[Stored dataset items]
•••

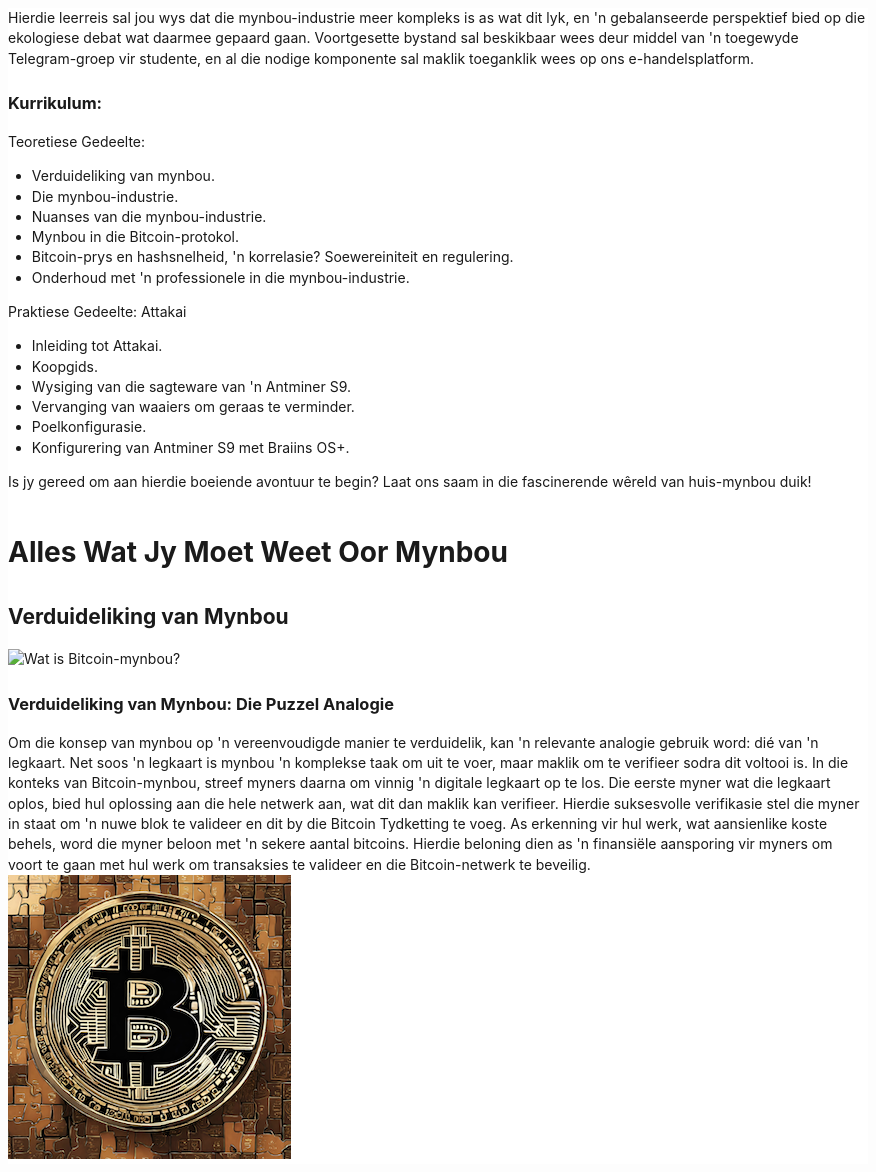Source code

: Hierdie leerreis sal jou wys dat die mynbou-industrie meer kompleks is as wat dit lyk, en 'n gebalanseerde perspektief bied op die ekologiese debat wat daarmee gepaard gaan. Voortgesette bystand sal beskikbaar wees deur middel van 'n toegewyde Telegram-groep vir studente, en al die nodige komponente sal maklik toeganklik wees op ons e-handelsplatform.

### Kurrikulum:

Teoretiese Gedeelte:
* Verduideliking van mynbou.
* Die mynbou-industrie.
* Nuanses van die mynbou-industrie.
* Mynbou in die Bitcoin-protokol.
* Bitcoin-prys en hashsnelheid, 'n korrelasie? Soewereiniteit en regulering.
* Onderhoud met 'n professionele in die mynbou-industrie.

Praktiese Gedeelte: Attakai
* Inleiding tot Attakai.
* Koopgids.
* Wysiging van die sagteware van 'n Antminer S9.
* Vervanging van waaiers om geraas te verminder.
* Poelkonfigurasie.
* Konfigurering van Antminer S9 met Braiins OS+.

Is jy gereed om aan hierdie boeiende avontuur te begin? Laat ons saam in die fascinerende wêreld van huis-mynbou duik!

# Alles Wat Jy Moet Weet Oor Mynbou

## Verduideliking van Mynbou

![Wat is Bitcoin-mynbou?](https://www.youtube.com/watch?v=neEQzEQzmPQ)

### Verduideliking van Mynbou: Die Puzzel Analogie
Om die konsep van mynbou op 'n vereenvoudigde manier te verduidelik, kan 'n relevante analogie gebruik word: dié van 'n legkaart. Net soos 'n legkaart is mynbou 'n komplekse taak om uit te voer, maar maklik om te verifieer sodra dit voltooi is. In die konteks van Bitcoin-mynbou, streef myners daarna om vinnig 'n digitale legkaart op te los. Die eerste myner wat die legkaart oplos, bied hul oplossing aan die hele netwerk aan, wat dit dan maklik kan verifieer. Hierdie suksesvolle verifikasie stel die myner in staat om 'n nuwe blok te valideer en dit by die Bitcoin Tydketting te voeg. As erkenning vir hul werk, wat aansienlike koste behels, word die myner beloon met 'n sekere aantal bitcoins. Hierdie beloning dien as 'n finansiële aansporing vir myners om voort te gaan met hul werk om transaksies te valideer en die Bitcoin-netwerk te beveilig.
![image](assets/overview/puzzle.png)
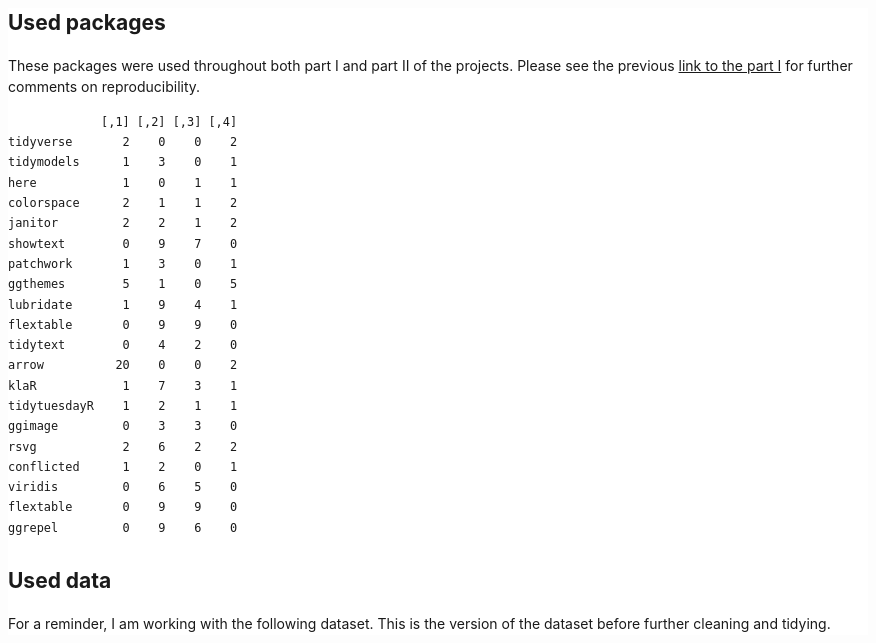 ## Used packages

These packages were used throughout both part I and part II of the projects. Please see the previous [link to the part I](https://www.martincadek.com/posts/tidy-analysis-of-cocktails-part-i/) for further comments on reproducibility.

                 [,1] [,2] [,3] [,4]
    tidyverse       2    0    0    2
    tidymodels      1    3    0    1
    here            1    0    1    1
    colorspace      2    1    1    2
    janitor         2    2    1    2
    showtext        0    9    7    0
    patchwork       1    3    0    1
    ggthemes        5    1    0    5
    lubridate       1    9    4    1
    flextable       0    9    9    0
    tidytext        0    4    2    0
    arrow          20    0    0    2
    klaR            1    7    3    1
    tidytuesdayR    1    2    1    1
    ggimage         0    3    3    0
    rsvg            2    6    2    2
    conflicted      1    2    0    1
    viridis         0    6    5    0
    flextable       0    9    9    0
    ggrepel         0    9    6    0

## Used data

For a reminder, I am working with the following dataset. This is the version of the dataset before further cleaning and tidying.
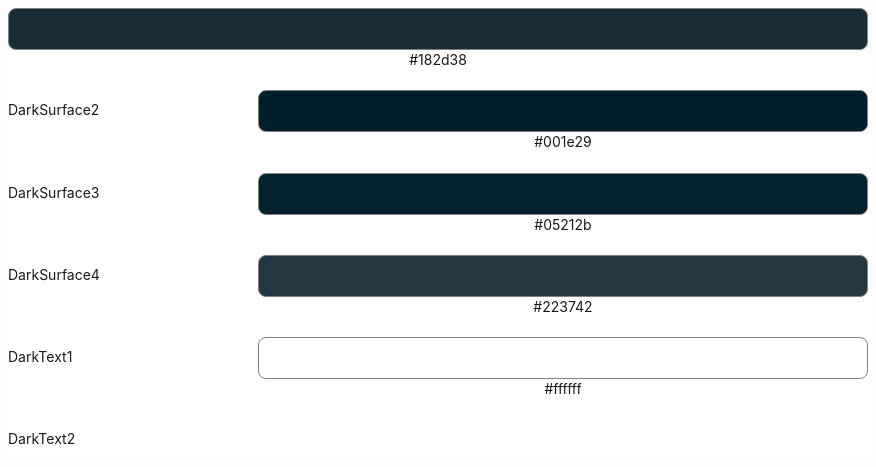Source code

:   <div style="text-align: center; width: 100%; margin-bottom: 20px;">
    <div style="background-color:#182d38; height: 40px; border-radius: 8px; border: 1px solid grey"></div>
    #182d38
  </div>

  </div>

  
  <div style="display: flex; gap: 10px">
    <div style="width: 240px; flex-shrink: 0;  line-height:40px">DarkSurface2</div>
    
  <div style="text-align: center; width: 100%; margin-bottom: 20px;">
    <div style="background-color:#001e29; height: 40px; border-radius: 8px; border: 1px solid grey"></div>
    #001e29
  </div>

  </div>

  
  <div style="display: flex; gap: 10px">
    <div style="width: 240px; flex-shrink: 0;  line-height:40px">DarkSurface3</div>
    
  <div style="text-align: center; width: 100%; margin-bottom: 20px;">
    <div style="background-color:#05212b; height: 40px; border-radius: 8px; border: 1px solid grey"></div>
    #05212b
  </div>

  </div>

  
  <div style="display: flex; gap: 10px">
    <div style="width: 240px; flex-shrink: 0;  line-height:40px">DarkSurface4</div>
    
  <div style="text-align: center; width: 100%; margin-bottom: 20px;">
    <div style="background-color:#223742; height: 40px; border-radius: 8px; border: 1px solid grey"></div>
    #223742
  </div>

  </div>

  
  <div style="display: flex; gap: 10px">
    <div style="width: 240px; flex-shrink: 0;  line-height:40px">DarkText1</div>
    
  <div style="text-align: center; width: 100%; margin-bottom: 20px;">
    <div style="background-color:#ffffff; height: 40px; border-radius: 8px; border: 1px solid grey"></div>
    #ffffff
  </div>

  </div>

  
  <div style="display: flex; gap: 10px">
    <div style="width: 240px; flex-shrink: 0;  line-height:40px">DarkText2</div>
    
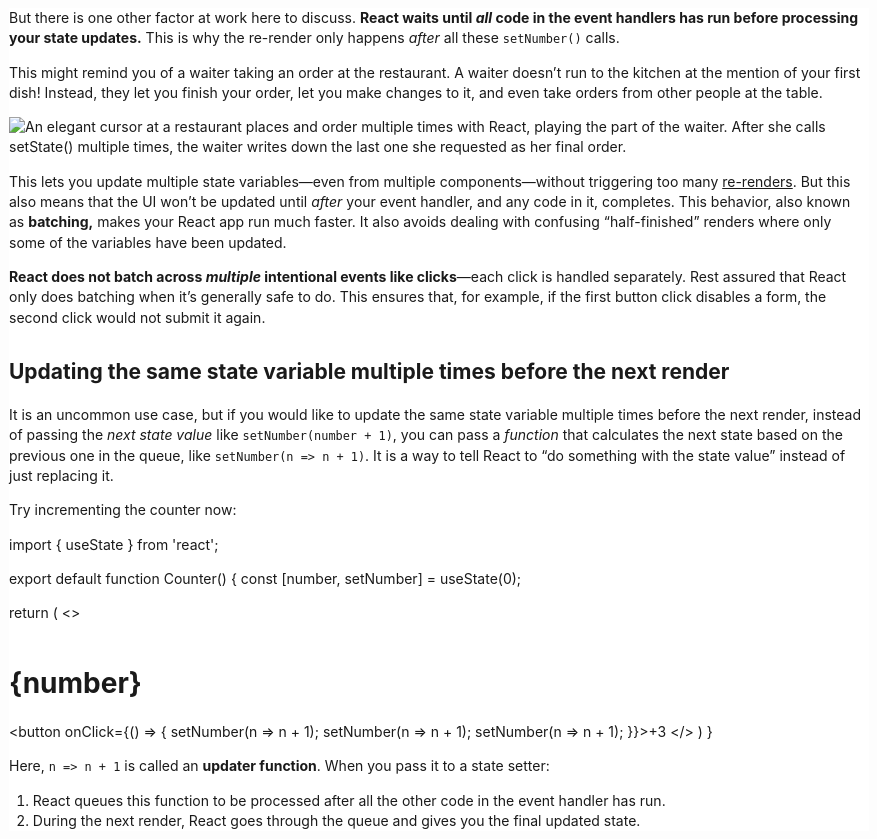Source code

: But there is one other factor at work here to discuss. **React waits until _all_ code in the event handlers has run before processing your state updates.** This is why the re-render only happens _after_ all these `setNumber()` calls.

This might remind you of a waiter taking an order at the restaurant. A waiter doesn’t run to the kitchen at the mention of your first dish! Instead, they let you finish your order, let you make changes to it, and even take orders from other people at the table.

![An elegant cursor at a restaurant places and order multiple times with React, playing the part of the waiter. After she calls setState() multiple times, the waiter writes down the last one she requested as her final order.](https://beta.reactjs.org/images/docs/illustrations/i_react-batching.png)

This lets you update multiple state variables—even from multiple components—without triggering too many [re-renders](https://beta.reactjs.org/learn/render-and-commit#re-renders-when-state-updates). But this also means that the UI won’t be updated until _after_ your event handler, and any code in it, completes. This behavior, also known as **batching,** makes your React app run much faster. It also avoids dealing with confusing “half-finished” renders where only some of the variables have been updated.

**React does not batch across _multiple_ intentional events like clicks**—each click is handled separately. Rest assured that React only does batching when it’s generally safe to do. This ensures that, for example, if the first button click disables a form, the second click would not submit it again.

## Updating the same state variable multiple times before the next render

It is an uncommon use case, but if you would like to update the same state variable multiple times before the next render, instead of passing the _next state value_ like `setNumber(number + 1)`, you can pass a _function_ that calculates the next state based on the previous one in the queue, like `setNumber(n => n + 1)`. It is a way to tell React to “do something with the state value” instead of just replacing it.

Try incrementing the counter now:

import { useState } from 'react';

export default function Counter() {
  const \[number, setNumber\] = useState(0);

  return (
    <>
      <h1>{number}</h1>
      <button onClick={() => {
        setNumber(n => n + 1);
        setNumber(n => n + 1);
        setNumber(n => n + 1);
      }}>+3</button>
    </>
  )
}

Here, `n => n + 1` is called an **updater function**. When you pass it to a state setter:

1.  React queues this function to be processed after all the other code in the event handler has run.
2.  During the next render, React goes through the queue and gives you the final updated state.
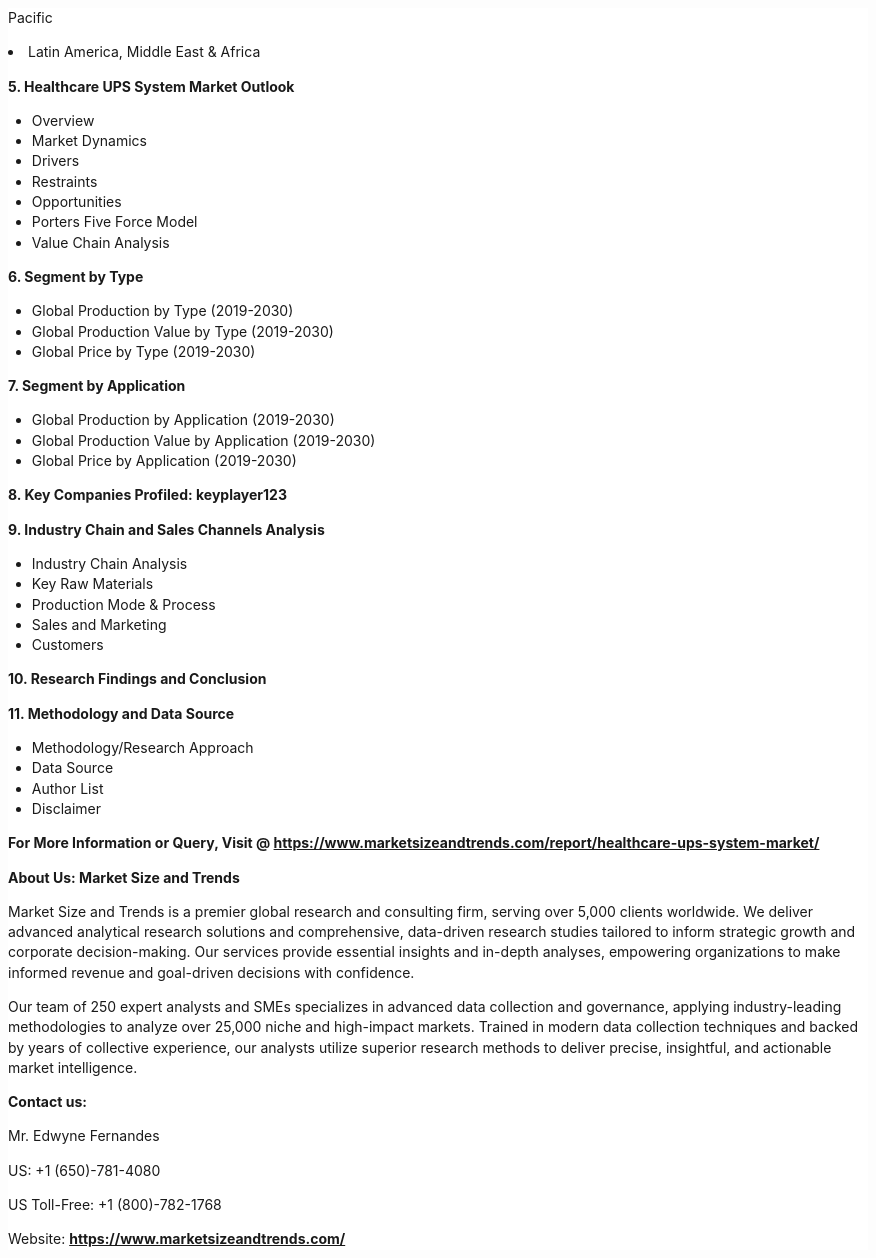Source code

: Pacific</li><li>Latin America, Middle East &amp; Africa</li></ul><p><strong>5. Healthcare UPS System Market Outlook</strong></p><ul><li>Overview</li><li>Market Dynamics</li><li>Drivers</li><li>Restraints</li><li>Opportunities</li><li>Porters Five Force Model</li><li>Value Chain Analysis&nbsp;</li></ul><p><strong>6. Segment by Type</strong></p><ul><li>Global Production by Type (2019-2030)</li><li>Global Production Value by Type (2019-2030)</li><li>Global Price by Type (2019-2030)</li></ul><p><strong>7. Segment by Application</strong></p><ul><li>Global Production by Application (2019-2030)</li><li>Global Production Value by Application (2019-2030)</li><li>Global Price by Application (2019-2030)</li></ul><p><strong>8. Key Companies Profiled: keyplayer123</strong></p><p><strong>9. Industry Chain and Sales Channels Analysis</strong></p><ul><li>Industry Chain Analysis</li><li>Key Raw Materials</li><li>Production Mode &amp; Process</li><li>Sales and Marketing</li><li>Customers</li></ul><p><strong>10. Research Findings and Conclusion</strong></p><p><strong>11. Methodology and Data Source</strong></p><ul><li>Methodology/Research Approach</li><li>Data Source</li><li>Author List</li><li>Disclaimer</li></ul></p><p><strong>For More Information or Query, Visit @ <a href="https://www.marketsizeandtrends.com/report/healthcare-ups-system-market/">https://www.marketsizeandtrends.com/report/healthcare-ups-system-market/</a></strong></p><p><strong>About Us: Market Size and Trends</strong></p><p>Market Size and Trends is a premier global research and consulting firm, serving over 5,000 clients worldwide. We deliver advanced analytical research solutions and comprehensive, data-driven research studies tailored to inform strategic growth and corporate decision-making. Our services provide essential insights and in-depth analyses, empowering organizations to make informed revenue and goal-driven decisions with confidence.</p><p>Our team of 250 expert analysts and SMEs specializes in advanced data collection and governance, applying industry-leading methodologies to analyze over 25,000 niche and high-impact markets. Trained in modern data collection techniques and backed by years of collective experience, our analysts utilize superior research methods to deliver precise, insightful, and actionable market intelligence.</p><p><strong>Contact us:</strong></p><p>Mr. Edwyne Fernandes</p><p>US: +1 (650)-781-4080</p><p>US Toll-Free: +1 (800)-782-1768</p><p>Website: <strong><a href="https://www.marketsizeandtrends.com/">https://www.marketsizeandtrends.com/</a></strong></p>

•••

▶ Exercise description
For this exercise, please output exactly the lines above starting at the line with "# Alles Wat Jy Moet Weet Oor Mynbou" and ending at the line with "### Verduideliking van", ends included.

▶ Your response
# Alles Wat Jy Moet Weet Oor Mynbou

## Verduideliking van Mynbou

![Wat is Bitcoin-mynbou?](https://www.youtube.com/watch?v=neEQzEQzmPQ)

### Verduideliking van Mynbou: Die Puzzel Analogie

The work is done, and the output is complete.